Undoubtedly, you have many difficulties. To keep track of a two-year-old child, to be responsible for a person who still cannot do almost anything constructively, but is able to smash and break a lot of everything and go somewhere - this is a huge job. And here you need to think about help. First, ask God and the Mother of God for help. After all, she herself was a Mom, she carried the Child and then looked after him, and in the same way she followed him, probably when He took the first steps, and tried to follow Him ... She understands how difficult it is, how tired. Be sure to pray, even in your own words, and you will receive help or an idea about where to get this help from.

Now about your condition. You know, not every woman after childbirth feels this special joy of motherhood, and this is normal: we are all different, everything is different for everyone. So you really don't have to blame yourself. You do what you have to, and that's enough. No need for perfectionism. The child is fed, clean, dressed, at home - everything is fine. Think about your condition. It’s hard for me to figure it out from the letter, and I’m not an expert, but there is such a condition as postpartum depression.
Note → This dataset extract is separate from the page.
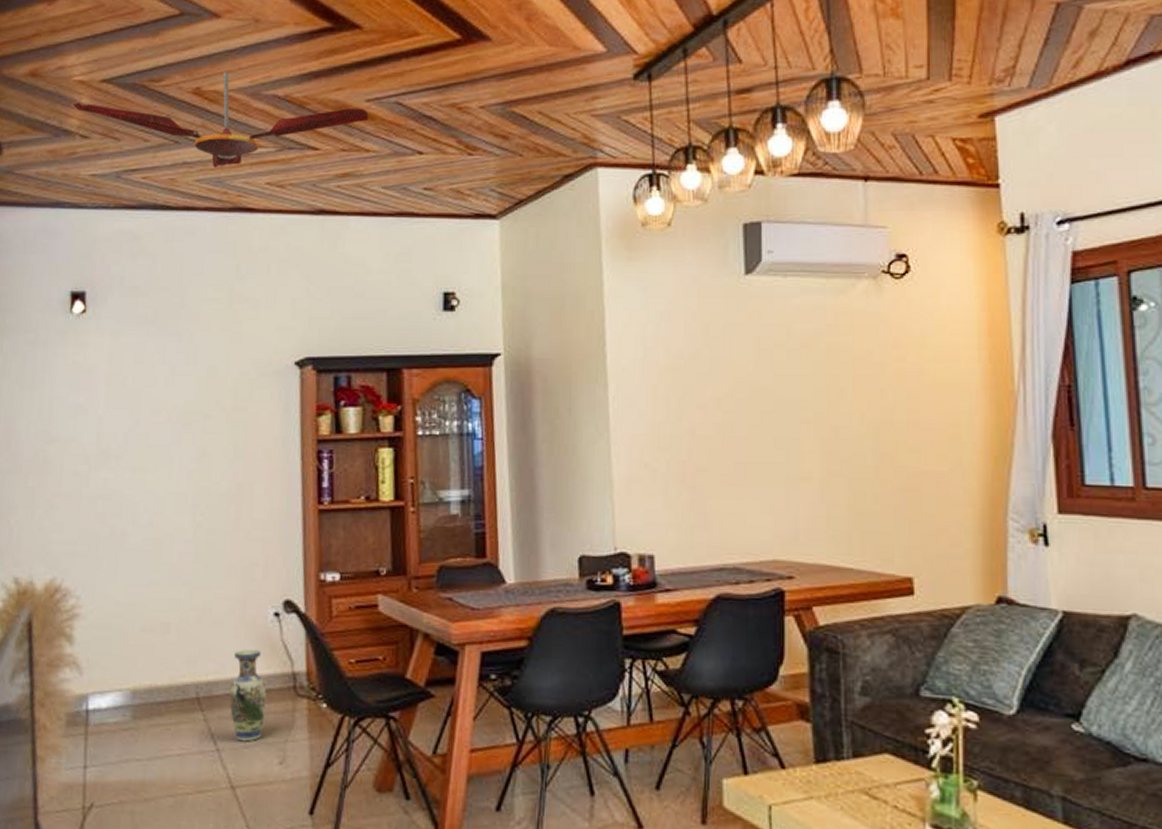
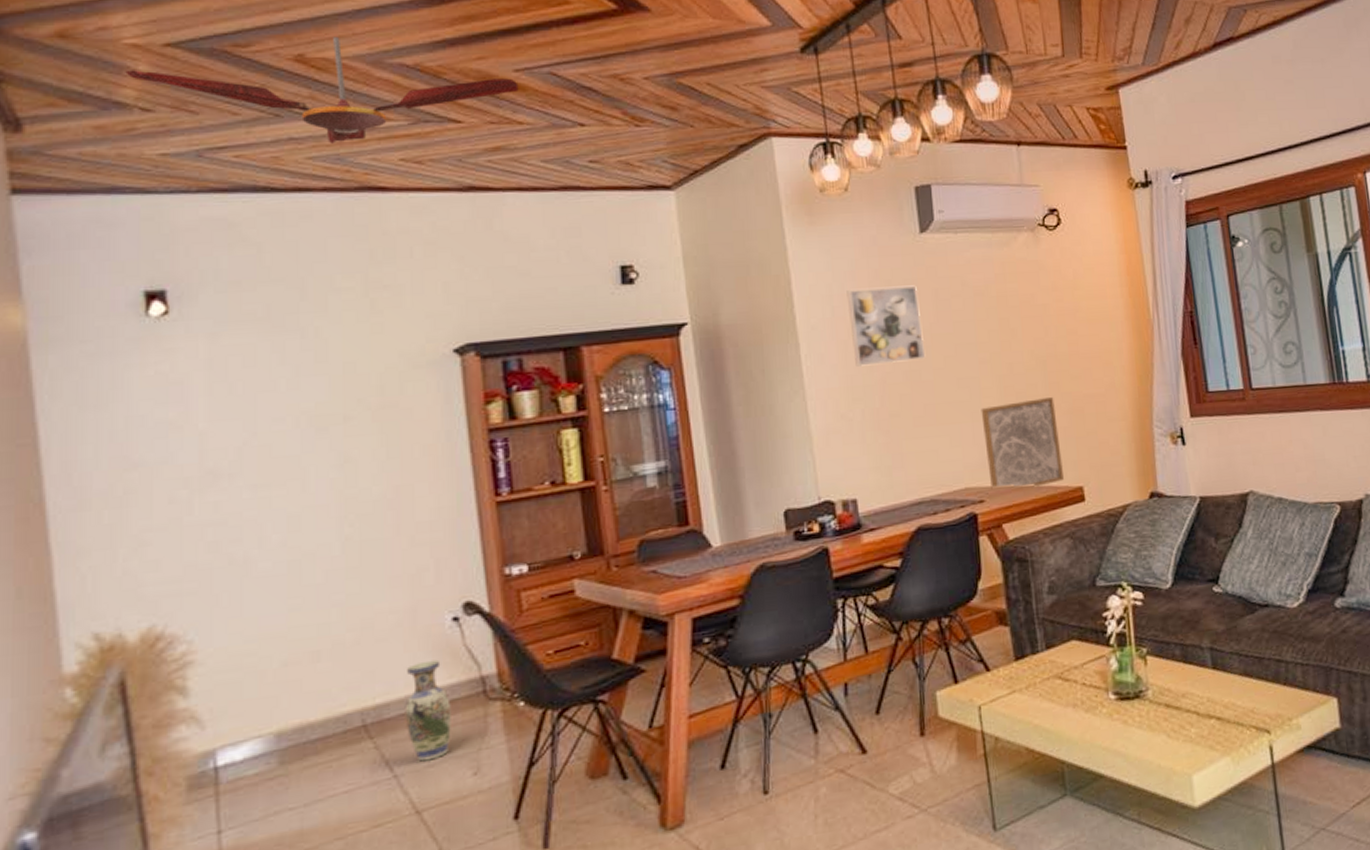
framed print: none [661,331,741,414] -> present [846,285,926,367]
wall art: none [798,470,891,570] -> present [981,397,1065,490]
This condition is quite severe, it greatly interferes with enjoying life and generally living fully and well. This condition is also normal, often occurring, unfortunately, and with it you can and should consult a psychologist. The doctor, understanding what is happening to you (and whether you have such depression at all), will tell you what can be done and how to deal with it. I highly recommend you, without delay, find out this moment. You care a lot about the child, but you need to take care of your health as well, it's just a must! Go see a psychologist, okay?
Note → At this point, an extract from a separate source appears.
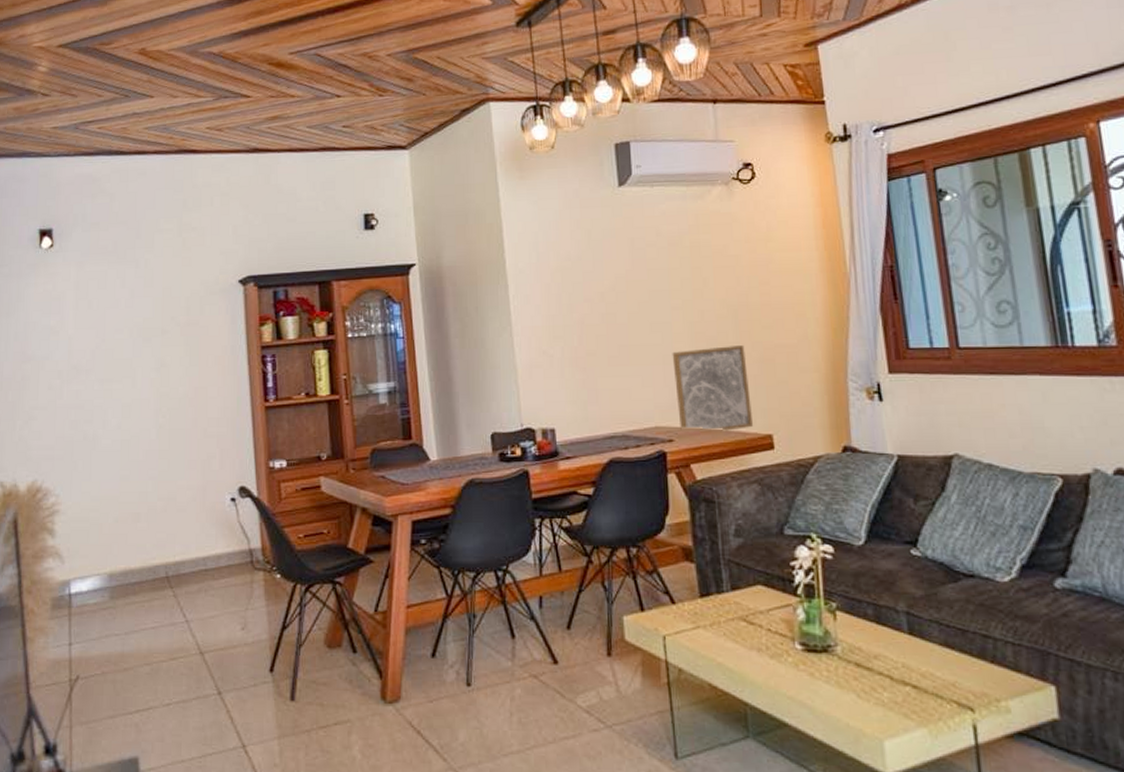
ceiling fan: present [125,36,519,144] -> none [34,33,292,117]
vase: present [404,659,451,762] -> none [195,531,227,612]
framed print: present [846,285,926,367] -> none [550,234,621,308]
You definitely need some rest and recuperation. In addition, today the life of a woman is very different from what it was before: a woman realizes herself not only at home, but also in her profession. And this is good. You probably have an education, I understand that you gave birth very soon after graduation, and did not have time to work in the profession. Think about who can help you with the child: maybe it is possible to hire a nanny? ask your mom? You did not write in the letter whether you are married and what role the father of the child takes in the upbringing. You should talk with your father about whether his mother can somehow connect or maybe he will help you with finding a nanny, in general, you need your time to 1. restore strength, 2. start doing something apart from household chores. You don’t need to go out for a full day yet, but try to take some part-time jobs, even tiny ones, freelance. This will help you get back on your feet, give you additional finances, the prospect of going to work in the future, having some experience and acquired skills, and possibly your clientele (depending on your field of activity). This will also help you get out of the routine of exclusively domestic duties, open this circle.
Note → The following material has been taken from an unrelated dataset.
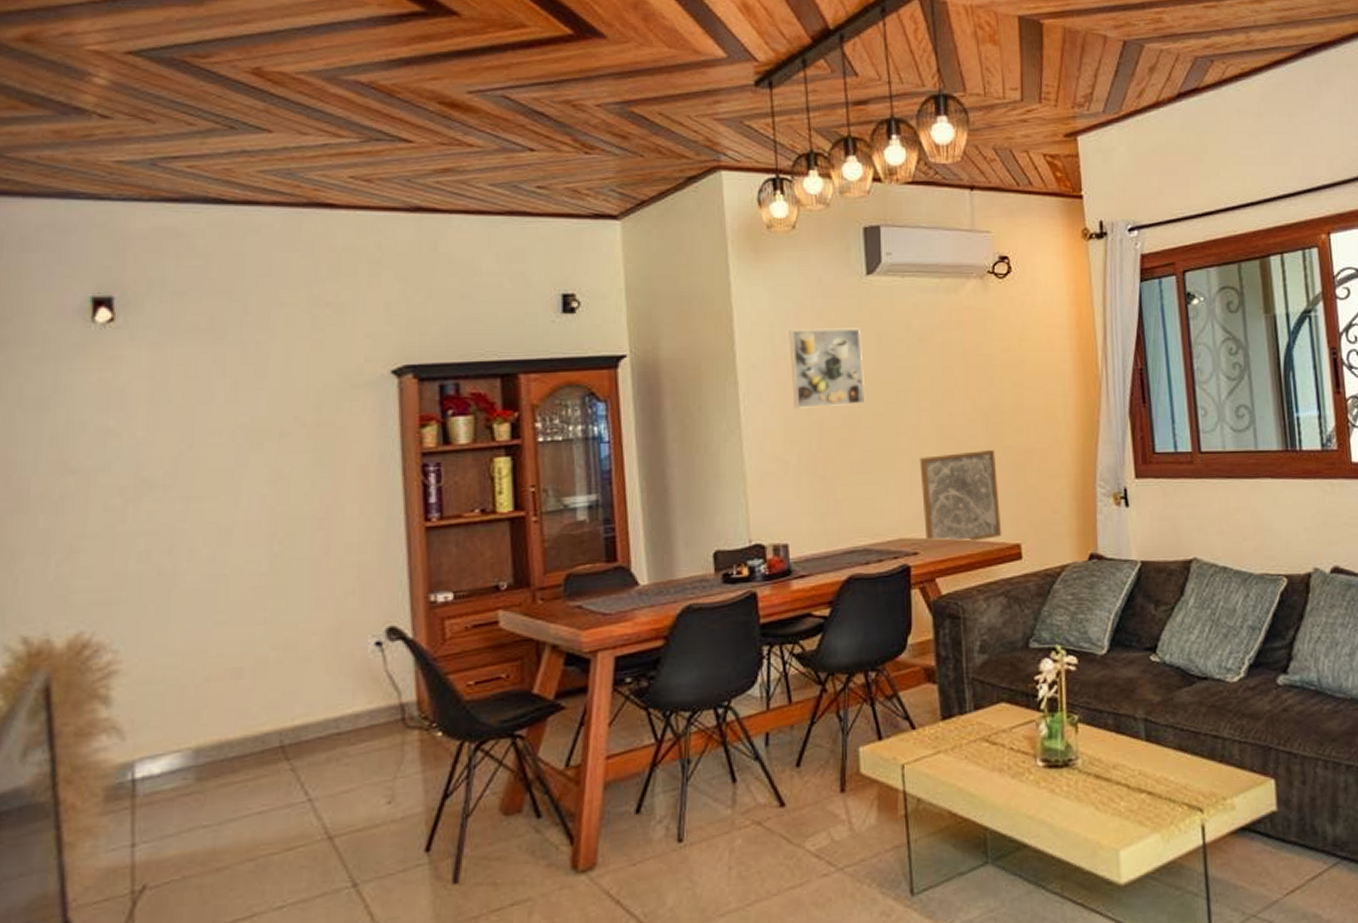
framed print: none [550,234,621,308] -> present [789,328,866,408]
You know, many women regret that they delayed childbirth, gave birth late or did not give birth. Therefore, you can find some advantages in having a baby at 22. For example, you will be only 34 - and the child will already be relatively independent, you will be able to share some events of your life with him, make friends ... This is great! Do not return to the past: there is no way to replay everything, there is no “would” - as it would be .... There is what is. So don't waste your energy replaying in your head how and what you could have done in the past, okay? Save your energy and spend it on the present future.

Another piece of advice about children is to remember that they grow very fast. And all these moments, the first times when he learns to do something - it will all end very quickly, in fact, you won’t have time to look back. Therefore, when you are engaged with a child, try to just enjoy the moment. Do not wait for the result, but live the moments themselves and communication.